**Provided text**
Fish of a Lifetime: A Muskie Mission on Ontario’s Pipestone Lake
It was only a matter of time before someone hooked into a monster. That someone happened to be my uncle. While leisurely patrolling patches of weeds sprouting inside a shallow bay, he saw a fish — a BIG fish — swimming away from the boat. Without saying a word, he picked up a rod and cast a swimbait a few yards off this leviathan’s nose. The fish stopped, turned, and slowly began making its way toward his lure. We were all eyes.
“You’re gonna need a bigger boat,” my uncle said.
As the fish closed the distance, my uncle sped up his retrieve to mimic a baitfish that’s afraid and fleeing. Barely a rod length away from the boat, the muskie pounced, wrapped its teeth around the lure, and flared 180 degrees. When it felt the sting of three laser-sharpened, carbon-steel points grab hold, all hell broke loose. Now we all wished we had a bigger boat.
Ask any freshwater angler worth their salt, and they’ll tell you catching an Esox masquinongy or muskellunge or just plain “muskie” is a hard-earned accomplishment. The muskie is affectionately known as the fish of 10,000 casts, and you can chase them for hours — or days or weeks or a lifetime — and come out of it with zeros. Muskies have the same slender, torpedo shape and toothy overbite as a northern pike, and they ambush prey in a similar fashion, but they are by nature far more cautious. Muskies are wise.
My great-grandfather caught a muskie once, one of the largest fish of his life, by accident in the early 1960s, and our family has spent years chasing a fish as large, sometimes using his old boat, which I inherited. For decades, Grandpa and Grandpa alone was the only one in the family to land the mighty Esox masquinongy. Despite our best efforts to ply muskie waters in the Northeast, Canada, and Minnesota, my father, uncle, cousin, and I had never brought a ’ski to hand. But we’ve never given up either.
So, when my father turned 60 years old, we decided there was no better way to celebrate than by organizing another late June excursion — this time to Pipestone Lake in southern Ontario.

**Exercise instructions**
Please condense the paragraph of the muskie story that begins "Ask any freshwater angler worth their salt" into a short bulleted list that keeps its main facts. Rely only on the muskie story for this work.

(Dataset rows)
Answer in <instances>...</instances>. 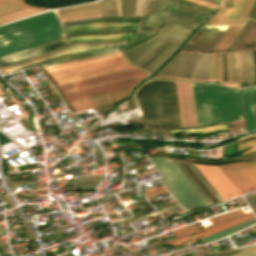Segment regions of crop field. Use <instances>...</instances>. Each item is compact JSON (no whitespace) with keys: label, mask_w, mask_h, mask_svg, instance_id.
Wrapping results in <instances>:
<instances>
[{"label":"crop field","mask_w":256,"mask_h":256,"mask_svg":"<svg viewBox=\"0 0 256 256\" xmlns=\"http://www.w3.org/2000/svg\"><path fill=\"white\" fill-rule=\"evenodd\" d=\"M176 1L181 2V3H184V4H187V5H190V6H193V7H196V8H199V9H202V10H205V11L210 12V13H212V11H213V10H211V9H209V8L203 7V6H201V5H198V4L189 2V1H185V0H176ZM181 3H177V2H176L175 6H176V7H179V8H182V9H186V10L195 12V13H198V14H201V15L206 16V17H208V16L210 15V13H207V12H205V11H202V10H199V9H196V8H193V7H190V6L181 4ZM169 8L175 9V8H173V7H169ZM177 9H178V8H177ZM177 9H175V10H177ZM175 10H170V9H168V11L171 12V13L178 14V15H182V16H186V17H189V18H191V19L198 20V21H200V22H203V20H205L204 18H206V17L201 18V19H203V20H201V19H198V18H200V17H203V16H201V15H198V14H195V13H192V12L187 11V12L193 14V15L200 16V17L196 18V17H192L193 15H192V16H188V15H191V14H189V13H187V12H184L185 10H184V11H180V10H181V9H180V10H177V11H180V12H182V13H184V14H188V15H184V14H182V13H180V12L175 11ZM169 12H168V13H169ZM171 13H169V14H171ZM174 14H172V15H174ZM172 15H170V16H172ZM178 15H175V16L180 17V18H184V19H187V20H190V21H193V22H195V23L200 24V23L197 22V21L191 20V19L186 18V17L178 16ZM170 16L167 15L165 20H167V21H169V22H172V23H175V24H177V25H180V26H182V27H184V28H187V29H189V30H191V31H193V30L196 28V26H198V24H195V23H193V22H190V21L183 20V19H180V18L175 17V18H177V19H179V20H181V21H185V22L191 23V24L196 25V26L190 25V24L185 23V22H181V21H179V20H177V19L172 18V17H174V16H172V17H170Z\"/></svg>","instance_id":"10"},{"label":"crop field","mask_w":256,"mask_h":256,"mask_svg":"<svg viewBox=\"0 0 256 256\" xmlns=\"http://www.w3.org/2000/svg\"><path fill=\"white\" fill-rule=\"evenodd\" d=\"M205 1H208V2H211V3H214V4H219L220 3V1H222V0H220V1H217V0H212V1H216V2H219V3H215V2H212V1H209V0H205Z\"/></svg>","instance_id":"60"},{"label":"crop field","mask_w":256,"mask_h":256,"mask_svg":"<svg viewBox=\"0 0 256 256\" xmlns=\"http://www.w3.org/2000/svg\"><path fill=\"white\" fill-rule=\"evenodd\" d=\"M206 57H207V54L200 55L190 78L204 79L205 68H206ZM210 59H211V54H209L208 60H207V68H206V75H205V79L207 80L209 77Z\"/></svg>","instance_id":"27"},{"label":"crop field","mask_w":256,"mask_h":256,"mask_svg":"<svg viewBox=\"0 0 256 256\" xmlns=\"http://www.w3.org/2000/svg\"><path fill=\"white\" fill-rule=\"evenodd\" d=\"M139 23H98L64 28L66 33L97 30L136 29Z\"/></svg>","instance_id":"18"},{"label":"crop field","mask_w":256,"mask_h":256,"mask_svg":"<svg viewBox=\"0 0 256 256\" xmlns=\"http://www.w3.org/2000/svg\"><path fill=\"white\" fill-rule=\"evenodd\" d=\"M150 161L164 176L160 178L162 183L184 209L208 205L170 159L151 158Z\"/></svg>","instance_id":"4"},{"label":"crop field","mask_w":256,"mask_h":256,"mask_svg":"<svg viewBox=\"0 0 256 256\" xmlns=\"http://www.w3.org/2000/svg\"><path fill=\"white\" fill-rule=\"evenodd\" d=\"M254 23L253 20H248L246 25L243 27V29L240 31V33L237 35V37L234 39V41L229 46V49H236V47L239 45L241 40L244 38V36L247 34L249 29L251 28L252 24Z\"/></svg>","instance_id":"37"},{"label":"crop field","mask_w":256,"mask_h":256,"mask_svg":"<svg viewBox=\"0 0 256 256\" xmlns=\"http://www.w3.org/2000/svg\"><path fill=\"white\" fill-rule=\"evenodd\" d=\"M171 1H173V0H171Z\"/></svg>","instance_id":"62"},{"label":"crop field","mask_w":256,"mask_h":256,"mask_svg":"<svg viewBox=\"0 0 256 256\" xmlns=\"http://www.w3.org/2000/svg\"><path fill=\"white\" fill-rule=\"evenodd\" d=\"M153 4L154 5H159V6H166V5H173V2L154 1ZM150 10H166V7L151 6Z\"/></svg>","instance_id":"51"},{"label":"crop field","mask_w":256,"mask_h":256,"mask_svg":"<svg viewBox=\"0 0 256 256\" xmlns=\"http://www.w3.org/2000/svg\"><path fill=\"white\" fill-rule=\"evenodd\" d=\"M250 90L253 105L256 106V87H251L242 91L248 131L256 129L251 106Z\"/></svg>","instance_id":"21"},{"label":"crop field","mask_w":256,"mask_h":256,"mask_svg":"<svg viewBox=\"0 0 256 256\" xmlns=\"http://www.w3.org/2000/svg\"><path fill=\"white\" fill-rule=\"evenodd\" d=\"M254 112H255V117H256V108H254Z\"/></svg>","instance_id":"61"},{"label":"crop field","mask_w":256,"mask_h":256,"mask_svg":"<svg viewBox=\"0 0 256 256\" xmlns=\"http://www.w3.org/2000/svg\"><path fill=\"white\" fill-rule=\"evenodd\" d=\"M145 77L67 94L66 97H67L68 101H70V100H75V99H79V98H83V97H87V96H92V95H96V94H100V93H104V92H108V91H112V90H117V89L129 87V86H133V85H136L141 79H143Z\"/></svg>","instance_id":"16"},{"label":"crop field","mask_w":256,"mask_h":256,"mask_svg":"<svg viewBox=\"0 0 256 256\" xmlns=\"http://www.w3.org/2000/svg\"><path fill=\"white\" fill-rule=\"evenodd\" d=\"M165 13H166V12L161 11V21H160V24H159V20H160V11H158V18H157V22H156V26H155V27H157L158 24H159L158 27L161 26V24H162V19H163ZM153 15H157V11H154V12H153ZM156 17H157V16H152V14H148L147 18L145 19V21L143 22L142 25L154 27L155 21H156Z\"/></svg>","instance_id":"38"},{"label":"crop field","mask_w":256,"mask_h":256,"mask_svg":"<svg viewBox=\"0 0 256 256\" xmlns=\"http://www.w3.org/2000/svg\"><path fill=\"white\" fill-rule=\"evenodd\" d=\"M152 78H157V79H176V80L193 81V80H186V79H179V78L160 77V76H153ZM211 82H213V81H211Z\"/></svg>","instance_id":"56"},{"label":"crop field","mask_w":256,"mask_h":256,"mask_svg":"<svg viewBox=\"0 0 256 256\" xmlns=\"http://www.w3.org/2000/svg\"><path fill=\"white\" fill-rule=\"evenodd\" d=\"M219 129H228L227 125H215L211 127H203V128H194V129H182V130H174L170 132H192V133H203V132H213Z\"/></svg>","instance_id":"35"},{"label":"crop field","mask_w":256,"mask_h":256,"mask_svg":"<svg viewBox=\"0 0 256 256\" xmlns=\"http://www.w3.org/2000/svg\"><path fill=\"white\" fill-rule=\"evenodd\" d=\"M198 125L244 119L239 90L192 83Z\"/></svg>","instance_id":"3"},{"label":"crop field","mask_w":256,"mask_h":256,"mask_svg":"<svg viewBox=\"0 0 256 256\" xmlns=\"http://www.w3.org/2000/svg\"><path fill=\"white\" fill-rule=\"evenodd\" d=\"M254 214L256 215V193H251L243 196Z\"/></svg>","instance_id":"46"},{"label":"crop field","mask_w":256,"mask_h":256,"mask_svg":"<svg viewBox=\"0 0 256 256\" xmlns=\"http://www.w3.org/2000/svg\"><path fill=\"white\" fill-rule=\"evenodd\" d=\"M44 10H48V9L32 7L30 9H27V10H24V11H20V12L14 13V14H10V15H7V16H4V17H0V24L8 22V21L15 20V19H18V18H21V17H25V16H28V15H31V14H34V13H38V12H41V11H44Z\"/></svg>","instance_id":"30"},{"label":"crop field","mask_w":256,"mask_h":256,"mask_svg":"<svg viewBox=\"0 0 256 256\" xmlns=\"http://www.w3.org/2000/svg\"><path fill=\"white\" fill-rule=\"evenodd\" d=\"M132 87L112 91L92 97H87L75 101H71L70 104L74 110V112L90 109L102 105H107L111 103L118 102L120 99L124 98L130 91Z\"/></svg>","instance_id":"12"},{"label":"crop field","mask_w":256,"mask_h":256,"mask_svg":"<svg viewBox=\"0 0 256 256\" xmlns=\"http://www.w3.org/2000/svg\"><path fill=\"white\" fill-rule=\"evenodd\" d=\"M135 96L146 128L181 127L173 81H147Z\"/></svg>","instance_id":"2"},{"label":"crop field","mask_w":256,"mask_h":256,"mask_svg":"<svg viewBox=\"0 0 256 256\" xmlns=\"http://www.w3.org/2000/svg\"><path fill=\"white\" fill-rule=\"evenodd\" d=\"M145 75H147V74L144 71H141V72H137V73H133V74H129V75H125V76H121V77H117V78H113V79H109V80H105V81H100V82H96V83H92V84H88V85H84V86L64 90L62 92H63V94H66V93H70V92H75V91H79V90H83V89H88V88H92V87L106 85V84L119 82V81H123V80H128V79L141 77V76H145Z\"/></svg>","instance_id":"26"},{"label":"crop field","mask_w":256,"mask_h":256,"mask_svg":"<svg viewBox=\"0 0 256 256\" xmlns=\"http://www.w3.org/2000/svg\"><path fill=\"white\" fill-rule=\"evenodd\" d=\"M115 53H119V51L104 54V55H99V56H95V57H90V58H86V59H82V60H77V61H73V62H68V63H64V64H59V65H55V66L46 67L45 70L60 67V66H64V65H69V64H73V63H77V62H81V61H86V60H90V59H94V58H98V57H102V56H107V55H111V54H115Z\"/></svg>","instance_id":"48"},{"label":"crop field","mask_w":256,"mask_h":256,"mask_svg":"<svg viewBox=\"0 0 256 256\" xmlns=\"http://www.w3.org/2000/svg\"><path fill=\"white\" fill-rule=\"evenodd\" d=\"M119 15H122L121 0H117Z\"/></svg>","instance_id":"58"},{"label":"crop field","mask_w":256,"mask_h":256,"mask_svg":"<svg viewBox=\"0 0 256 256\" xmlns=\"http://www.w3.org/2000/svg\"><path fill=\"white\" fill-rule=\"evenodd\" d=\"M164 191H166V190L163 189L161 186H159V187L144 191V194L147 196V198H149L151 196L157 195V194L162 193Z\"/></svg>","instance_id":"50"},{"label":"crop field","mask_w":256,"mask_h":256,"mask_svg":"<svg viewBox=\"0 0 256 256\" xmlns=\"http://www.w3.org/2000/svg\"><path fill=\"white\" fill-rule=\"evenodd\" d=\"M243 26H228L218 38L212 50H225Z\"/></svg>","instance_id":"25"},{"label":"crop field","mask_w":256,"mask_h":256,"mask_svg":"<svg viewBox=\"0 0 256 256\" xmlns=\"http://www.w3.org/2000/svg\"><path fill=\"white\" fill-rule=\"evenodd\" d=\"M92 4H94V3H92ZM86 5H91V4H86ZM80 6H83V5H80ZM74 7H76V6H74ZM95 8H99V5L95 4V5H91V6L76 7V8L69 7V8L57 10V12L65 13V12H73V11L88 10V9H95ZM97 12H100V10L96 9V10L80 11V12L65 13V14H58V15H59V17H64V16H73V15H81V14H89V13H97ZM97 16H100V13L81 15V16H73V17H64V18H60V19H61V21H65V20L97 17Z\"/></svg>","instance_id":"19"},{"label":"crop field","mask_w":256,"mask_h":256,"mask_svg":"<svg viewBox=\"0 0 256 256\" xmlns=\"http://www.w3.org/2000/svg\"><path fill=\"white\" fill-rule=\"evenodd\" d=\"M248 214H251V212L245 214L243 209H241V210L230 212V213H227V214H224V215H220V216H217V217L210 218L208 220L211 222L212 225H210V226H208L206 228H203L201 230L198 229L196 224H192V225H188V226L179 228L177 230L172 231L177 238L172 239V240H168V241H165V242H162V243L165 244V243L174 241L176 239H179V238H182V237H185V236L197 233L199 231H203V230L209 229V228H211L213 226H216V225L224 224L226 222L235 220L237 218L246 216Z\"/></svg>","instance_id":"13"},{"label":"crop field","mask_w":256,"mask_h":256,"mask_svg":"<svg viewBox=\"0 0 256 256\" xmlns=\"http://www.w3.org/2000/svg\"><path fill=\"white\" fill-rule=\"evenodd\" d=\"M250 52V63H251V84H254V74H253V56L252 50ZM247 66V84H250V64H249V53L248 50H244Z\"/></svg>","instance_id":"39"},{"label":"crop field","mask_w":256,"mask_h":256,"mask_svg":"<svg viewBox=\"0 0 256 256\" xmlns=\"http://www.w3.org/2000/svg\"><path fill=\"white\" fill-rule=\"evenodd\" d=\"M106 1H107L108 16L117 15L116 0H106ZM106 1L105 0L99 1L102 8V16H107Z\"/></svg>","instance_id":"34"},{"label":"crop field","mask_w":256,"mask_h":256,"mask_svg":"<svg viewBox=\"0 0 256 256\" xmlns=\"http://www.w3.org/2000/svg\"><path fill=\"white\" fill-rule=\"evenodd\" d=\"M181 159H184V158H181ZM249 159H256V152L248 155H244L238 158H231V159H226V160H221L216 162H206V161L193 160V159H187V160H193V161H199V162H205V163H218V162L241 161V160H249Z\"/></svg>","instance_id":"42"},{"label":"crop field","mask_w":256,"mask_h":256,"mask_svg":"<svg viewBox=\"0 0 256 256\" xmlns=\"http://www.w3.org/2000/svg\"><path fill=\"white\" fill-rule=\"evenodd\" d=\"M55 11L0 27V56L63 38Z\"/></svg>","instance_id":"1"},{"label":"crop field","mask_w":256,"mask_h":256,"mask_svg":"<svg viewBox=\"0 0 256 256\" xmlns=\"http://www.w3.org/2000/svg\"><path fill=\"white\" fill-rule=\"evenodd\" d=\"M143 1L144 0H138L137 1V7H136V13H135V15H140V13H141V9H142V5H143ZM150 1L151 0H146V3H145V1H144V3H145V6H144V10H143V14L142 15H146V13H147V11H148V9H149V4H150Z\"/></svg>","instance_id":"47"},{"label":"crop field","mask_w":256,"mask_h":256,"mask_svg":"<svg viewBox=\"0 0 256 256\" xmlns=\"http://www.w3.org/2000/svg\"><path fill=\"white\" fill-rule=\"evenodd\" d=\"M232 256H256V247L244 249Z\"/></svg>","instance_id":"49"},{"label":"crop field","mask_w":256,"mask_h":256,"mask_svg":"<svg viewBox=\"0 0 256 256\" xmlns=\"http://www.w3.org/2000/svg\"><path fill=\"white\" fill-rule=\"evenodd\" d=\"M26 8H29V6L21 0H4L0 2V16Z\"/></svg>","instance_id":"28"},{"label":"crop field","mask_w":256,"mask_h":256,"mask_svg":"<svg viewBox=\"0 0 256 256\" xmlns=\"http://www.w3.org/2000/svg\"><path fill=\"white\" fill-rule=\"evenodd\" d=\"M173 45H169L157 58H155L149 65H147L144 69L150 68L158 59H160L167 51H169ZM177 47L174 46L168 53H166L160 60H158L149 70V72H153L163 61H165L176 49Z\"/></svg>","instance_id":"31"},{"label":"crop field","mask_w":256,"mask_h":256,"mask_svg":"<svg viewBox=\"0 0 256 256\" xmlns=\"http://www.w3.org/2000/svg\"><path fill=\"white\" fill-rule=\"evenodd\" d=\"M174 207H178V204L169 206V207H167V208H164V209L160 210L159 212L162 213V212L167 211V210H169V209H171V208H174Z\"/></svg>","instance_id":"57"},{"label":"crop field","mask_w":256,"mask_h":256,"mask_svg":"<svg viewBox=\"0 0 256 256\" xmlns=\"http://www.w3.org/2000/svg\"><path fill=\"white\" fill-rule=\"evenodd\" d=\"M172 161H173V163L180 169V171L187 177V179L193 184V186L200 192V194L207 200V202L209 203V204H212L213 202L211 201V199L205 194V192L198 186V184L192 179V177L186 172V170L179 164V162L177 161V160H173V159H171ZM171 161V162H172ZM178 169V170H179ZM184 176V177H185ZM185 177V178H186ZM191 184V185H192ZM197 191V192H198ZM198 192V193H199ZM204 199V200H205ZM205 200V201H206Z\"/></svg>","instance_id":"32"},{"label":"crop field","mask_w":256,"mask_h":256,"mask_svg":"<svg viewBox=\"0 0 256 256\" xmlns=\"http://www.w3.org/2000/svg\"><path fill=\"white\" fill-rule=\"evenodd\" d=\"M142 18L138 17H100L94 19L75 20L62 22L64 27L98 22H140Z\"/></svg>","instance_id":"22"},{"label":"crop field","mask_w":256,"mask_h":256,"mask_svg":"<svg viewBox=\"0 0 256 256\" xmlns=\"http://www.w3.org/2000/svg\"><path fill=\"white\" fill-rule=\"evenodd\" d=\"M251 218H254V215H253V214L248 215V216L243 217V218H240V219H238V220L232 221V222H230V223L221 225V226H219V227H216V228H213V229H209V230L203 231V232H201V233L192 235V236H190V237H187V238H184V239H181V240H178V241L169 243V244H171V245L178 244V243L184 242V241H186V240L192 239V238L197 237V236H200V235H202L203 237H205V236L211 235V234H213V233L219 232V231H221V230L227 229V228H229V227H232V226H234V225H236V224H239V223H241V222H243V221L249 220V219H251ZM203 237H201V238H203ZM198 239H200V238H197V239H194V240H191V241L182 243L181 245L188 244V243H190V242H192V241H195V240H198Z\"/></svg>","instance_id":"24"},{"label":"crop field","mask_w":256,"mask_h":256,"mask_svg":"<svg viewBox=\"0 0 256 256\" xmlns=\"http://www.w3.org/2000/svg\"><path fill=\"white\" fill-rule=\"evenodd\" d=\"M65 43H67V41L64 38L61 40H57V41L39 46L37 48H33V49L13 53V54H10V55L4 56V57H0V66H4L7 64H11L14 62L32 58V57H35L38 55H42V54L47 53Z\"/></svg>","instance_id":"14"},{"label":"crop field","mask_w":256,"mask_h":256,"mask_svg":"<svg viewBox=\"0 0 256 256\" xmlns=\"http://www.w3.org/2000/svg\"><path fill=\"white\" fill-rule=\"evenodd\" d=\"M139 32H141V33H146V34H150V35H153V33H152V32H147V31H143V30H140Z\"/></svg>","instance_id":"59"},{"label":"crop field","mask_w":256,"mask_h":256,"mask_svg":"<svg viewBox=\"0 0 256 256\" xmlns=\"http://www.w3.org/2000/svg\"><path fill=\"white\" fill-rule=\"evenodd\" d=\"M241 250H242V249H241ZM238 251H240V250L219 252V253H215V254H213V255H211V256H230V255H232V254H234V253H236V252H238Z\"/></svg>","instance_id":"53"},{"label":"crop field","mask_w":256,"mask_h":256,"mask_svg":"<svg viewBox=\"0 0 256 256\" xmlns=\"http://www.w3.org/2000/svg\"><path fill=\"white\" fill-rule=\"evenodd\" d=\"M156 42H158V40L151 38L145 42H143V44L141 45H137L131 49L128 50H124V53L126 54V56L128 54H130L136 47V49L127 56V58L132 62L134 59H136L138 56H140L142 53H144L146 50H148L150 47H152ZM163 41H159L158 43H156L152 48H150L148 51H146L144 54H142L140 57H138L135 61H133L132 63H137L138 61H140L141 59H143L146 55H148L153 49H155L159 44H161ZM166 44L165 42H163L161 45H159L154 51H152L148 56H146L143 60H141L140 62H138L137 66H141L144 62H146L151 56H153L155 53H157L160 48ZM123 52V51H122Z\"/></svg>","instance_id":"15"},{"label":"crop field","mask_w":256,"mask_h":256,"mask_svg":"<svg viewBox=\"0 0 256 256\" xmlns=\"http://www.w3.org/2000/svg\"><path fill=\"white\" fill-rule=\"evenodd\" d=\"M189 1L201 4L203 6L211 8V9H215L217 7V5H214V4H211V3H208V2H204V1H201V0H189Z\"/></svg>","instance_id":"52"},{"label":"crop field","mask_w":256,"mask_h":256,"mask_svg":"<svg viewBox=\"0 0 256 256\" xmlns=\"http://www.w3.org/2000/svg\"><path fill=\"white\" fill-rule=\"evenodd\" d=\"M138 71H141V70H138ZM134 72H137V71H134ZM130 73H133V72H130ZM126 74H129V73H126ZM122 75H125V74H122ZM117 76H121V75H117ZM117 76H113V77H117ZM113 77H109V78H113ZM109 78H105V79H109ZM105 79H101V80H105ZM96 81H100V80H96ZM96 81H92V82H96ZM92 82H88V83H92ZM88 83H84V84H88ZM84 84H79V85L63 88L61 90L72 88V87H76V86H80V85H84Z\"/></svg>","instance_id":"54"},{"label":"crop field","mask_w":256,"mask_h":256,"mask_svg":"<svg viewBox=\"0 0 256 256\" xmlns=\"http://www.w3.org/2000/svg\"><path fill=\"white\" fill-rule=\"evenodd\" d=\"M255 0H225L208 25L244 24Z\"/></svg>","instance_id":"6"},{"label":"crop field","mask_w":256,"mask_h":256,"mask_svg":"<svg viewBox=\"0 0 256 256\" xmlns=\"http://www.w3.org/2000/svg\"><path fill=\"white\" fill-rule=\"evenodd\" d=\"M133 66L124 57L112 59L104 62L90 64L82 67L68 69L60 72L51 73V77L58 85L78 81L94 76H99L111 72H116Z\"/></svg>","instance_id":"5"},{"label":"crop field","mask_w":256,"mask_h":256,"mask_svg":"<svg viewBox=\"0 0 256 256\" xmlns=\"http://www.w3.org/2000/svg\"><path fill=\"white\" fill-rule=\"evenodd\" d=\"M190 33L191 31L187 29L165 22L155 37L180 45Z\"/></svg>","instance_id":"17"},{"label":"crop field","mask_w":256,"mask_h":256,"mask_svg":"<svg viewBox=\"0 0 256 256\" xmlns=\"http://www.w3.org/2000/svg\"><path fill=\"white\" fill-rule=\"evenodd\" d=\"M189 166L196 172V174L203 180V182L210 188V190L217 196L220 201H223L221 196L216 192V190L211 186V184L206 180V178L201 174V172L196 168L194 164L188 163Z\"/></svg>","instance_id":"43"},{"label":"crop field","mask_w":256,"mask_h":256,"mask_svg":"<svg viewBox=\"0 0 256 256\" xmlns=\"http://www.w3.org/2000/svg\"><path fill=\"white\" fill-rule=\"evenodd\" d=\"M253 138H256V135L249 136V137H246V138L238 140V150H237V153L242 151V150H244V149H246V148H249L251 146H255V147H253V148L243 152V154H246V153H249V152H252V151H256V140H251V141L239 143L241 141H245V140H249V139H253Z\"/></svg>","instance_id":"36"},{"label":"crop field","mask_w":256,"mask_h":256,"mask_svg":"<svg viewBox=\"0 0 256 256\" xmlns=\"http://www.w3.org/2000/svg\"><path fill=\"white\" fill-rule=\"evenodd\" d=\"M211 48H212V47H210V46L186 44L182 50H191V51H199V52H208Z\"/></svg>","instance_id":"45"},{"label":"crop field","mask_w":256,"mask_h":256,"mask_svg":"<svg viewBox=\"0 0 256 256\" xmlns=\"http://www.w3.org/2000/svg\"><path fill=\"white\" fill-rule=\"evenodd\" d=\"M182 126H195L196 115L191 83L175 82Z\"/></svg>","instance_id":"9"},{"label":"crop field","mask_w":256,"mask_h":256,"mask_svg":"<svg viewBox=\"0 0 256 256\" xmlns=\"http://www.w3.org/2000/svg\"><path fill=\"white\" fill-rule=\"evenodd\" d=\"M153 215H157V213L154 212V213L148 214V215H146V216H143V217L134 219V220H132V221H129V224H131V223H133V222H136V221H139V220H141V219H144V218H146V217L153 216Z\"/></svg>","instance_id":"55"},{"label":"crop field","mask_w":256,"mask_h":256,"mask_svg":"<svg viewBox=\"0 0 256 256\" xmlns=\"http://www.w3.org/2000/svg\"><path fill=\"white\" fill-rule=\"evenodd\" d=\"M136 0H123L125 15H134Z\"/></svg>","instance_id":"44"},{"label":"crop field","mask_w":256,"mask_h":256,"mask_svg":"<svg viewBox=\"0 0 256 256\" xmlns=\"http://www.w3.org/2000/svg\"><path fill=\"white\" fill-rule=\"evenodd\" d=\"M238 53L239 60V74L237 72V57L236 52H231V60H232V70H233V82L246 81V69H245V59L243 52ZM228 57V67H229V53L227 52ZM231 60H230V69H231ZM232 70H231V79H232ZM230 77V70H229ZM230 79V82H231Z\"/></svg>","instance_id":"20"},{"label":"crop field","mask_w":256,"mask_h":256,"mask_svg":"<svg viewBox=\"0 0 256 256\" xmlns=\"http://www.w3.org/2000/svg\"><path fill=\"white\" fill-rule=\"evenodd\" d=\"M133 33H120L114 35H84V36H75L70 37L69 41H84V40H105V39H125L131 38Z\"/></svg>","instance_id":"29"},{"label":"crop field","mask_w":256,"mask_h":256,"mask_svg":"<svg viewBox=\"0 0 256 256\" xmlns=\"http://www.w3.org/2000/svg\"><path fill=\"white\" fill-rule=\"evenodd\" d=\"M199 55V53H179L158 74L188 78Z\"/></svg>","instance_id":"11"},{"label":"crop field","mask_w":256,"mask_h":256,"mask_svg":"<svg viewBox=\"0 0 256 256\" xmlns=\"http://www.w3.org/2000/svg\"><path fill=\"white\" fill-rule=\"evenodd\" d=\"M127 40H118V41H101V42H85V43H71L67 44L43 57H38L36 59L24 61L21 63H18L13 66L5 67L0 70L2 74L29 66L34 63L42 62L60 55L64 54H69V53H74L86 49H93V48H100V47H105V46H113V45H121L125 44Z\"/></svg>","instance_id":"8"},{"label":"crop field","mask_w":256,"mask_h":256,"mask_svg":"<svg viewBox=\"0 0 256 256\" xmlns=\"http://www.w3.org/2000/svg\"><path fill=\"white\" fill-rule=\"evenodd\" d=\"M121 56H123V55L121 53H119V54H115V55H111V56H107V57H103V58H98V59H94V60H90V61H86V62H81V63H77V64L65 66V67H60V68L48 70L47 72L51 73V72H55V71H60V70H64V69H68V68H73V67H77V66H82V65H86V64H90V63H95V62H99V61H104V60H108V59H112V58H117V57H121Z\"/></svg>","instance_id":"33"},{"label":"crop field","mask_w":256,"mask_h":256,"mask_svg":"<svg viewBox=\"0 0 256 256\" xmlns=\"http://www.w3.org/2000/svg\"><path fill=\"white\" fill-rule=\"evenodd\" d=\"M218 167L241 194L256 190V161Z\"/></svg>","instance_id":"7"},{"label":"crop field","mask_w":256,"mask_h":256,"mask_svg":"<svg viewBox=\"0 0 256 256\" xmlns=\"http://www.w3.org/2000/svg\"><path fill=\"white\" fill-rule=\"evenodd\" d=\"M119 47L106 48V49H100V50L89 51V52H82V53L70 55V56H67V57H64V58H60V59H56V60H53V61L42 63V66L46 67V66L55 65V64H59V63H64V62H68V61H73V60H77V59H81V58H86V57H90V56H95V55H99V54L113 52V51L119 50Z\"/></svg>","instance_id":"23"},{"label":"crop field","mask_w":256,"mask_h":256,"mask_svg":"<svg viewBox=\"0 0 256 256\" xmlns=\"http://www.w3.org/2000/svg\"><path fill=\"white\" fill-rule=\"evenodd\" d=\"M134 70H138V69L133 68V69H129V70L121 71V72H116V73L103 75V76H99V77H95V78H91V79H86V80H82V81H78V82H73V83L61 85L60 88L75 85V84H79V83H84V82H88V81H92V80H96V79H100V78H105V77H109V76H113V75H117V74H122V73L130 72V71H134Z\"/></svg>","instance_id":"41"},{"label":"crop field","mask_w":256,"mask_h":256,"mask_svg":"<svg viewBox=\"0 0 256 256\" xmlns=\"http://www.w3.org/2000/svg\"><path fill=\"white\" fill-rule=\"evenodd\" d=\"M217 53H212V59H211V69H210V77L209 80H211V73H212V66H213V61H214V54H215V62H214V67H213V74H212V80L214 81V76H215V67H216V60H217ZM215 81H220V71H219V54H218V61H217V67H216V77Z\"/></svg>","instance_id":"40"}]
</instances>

**Output of the exercise**
- The muskie, also called Esox masquinongy or muskellunge, is a hard-earned catch for freshwater anglers.
- It is known as the fish of 10,000 casts, and anglers can chase it for hours or even a lifetime without catching one.
- It has the same slender, torpedo shape and toothy overbite as a northern pike and ambushes prey in a similar way.
- It is far more cautious than a pike.